Auszug aus Reisebericht:
Ohne Französisch in der französischen Schweiz

Sie führt mich ans andere Ende der Schweiz, an den Genfer See. Er liegt wie ein blaues Band zwischen dem Kanton Waadtland und Frankreich. In den nächsten Tagen werde ich die Weinregion entlang des Nordufers von Montreux über Lausanne bis Nyon kennenlernen. Eintauchen in eine Gegend, die Berühmtheiten wie Charlie Chaplin als ihre Wahlheimat auserkoren haben. In seiner Autobiografie schrieb er: „Von solchem Glück erfüllt sitze ich manchmal bei Sonnenuntergang draußen auf unserer Terrasse und blicke über den weiten, grünen Rasen zum fernen See hinunter und darüber hinaus auf die Zuversicht einflößenden Berge, und in dieser Stimmung denke ich an nichts und freue mich ihrer großartigen Gelassenheit.“

Voyage, voyage – singt es fröhlich in meinem Kopf. Mein Hirn arbeitet auf Hochtouren. Es bereitet sich schon mal instinktiv vor, sämtliche Französisch-Kenntnisse aus den nicht vorhandenen Geheimrats-Ecken zu kramen. Wohlwissend, dass dort, wo Französisch gesprochen wird, meist keine andere Sprache sonderlichen Anklang findet. Was ich zu dem Zeitpunkt glücklicherweise noch nicht weiß: Ich werde mein gefährliches Halbwissen zwar brauchen, aber es wird mir so ziemlich gar nichts nützen.

Kurze Aufgabe A:
Beantworte anhand des Reiseberichts:
(i) Zwischen welchem Kanton und welchem Land liegt der Genfer See?
(ii) Von welchem Ort über welchen bis zu welchem Ort reicht die Weinregion, die kennengelernt werden soll?
(iii) Welche Berühmtheit wird mit einem Zitat aus ihrer Autobiografie angeführt?
Kurze Aufgabe B:
Schreib den Reisebericht über den Genfer See nach seinem letzten Satz weiter.
Das anschließende Material steht für sich und gehört nicht zum Reisebericht.

Gesammelte Daten:
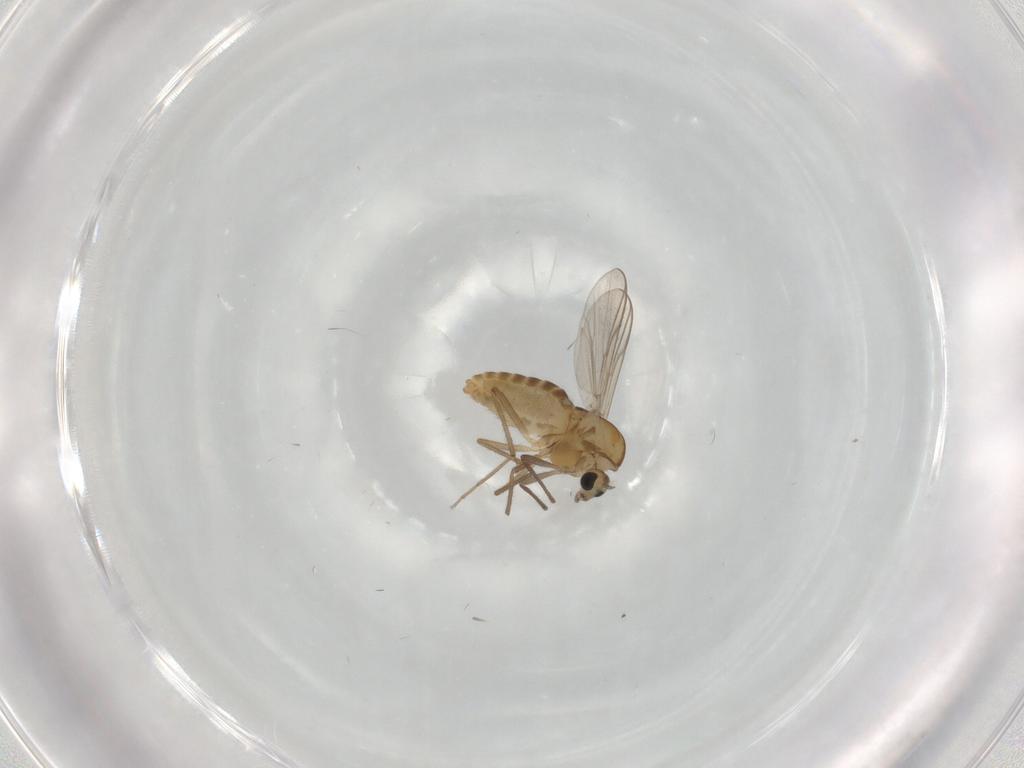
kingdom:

Erwartete Antwort A:
(i) Zwischen dem Kanton Waadtland und Frankreich.
(ii) Von Montreux über Lausanne bis Nyon.
(iii) Charlie Chaplin.

Erwartete Antwort B:
Urlaub am Genfer See

Anreise

Am besten reist Du per Zug an, z. B. ab München nach Vevey in 6.20 h mit 2 Umstiegen. Die Autofahrt ab München dauert auch ca. 6 h. Der nächste Flughafen ist Genf (1 h Fahrt).

Reisezeit

Grau in allen Schattierungen gibt’s auch hier in den Wintermonaten. Die schönste Jahreszeit ist sicherlich der Hebst, wenn die Weinberge zum blauen Genfer See kontrastieren.

Hotel

Das Hôtel du Léman ist ein 3-Sterne-Hotel über Vevey mit einem herrlichen Blick über die Stadt, den See und die Berge. Gutes Dinner und Frühstück. Keine Sauna oder Pool.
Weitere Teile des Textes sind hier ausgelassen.